Monday, 2 April 2007

libebook scalability

Ever had a monster-addressbook in Evolution? During some performance testing of libebook this weekend, I found that it behaves very badly with large addressbooks. A bit of digging revealed the cause - in the way it uses GList. When fetching multiple contacts from the standard file backend, g_list_append is used instead of g_list_prepend, which scales way better. A tiny patch fixes the problem.



The "libdb direct" numbers stem from a routine that bypasses evolution-data-server altogether and connects directly to libdb. Consider that almost the ultimate "time to beat", given the current database format. There is no doubt room for improvement.

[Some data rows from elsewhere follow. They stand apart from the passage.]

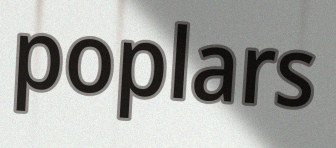
poplars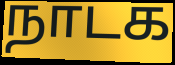
நாடக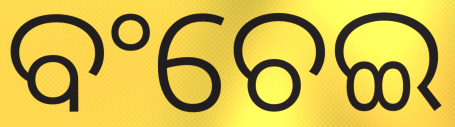
ବଂଚେଇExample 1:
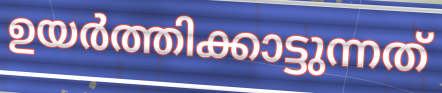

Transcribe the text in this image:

ഉയർത്തിക്കാട്ടുന്നത്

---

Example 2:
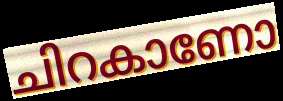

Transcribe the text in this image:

ചിറകാണോ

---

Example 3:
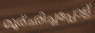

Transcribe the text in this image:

മൂര്ഛിച്ചപ്പോള്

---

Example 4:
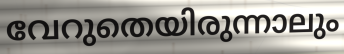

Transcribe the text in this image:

വേറുതെയിരുന്നാലും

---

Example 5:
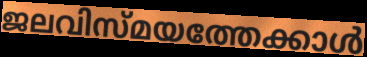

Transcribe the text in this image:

ജലവിസ്മയത്തേക്കാൾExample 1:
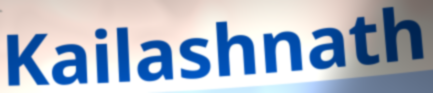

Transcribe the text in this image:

Kailashnath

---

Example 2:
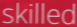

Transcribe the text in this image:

skilled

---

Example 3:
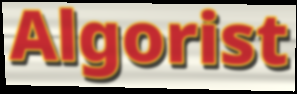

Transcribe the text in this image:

Algorist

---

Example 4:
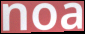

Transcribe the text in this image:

noa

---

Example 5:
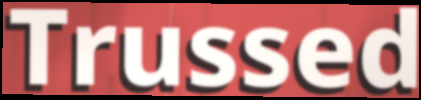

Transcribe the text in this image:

TrussedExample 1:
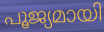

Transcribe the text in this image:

പൂജ്യമായി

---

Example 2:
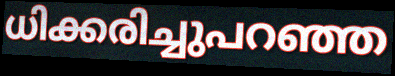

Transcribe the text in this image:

ധിക്കരിച്ചുപറഞ്ഞ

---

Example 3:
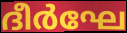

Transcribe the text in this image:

ദീർഘേ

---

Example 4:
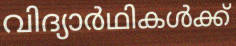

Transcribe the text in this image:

വിദ്യാർഥികൾക്ക്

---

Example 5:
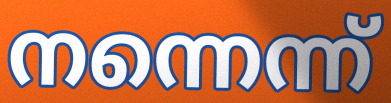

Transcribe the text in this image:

നന്നെന്ന്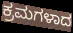
ಕ್ರಮಗಳಾದ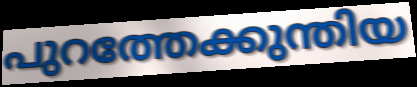
പുറത്തേക്കുന്തിയ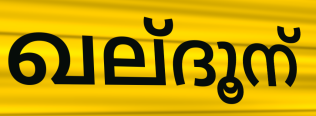
ഖല്ദൂന്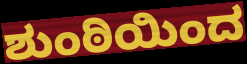
ಶುಂಠಿಯಿಂದ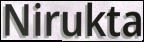
Nirukta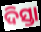
ଦିସ୍ତାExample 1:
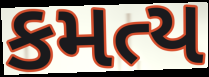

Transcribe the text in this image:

કમત્ય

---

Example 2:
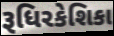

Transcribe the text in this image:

રૂધિરકેશિકા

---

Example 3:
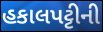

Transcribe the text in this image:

હકાલપટ્ટીની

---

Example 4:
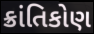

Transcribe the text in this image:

ક્રાંતિકોણ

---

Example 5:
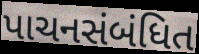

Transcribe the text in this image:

પાચનસંબંધિતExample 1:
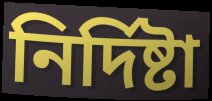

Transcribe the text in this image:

নির্দিষ্টা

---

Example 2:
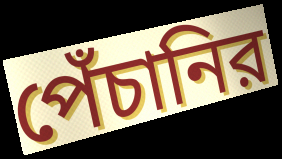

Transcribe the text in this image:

পেঁচানির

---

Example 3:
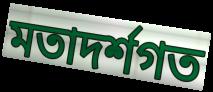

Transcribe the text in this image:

মতাদর্শগত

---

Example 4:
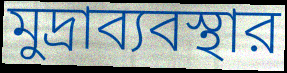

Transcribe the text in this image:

মুদ্রাব্যবস্থার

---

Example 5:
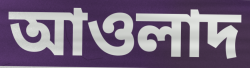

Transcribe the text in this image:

আওলাদ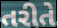
તરીતે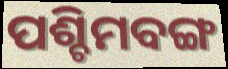
ପଶ୍ଚିମବଙ୍ଗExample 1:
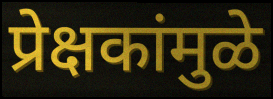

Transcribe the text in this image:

प्रेक्षकांमुळे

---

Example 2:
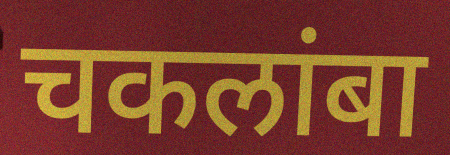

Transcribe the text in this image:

चकलांबा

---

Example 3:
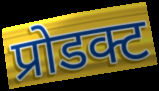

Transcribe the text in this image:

प्रोडक्ट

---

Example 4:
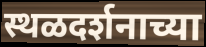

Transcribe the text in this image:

स्थळदर्शनाच्या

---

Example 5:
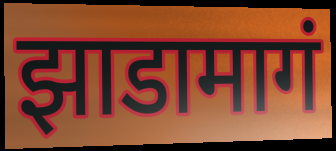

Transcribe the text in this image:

झाडामागं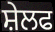
ਸ਼ੇਲਫ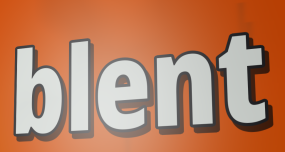
blentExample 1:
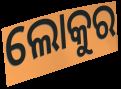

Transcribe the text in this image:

ଲୋକୁର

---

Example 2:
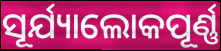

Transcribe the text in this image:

ସୂର୍ଯ୍ୟାଲୋକପୂର୍ଣ୍ଣ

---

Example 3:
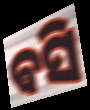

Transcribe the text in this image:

ଵସି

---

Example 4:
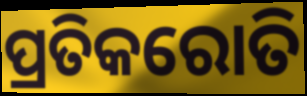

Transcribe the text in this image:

ପ୍ରତିକରୋତି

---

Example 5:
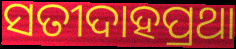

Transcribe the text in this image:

ସତୀଦାହପ୍ରଥାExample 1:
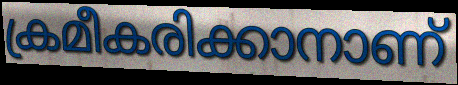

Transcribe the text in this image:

ക്രമീകരിക്കാനാണ്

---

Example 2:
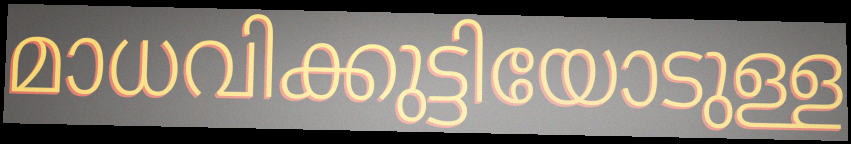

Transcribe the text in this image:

മാധവിക്കുട്ടിയോടുള്ള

All tests are run with a number of equal contacts with only name and email filled in. The database was stored on a tmpfs drive (ramdisk). For those who are interested, to create 1 million contacts take several hours.. I don't think that anyone sane will have tens of thousands of contacts, but for testing purposes, for batch processing and large enterprises, good scalability is a must. The address book has more potential for peformance improvements, but sooner or later the verbose data structure will be the limit.

I'm sure g_list_append is used in a similar way a lot of places around e-d-s and GNOME in general. A quick-win is to replace with g_list_prepend wherever n is large.

3 comments:

Unknown said...

Nice catch! An audit of the code base for similar cases would definitely be helpful. In some cases it might be more convenient to use a GQueue, which provides O(1) appends.

Jeffrey Stedfast said...

Evolution already has a List data-structure that does O(1) appends and O(1) prepends... it's called EDList and I believe it is in evolution-data-server's e-memory.h or something like that.

Øystein said...

"Something like that" then being e-msgport.{h,c}..

The question is whether to use GSList, GList, GQueue, or EDList.. Why isn't there a doubly-linked list with O(1) appends in glib btw?

Gee, I miss high-level languages..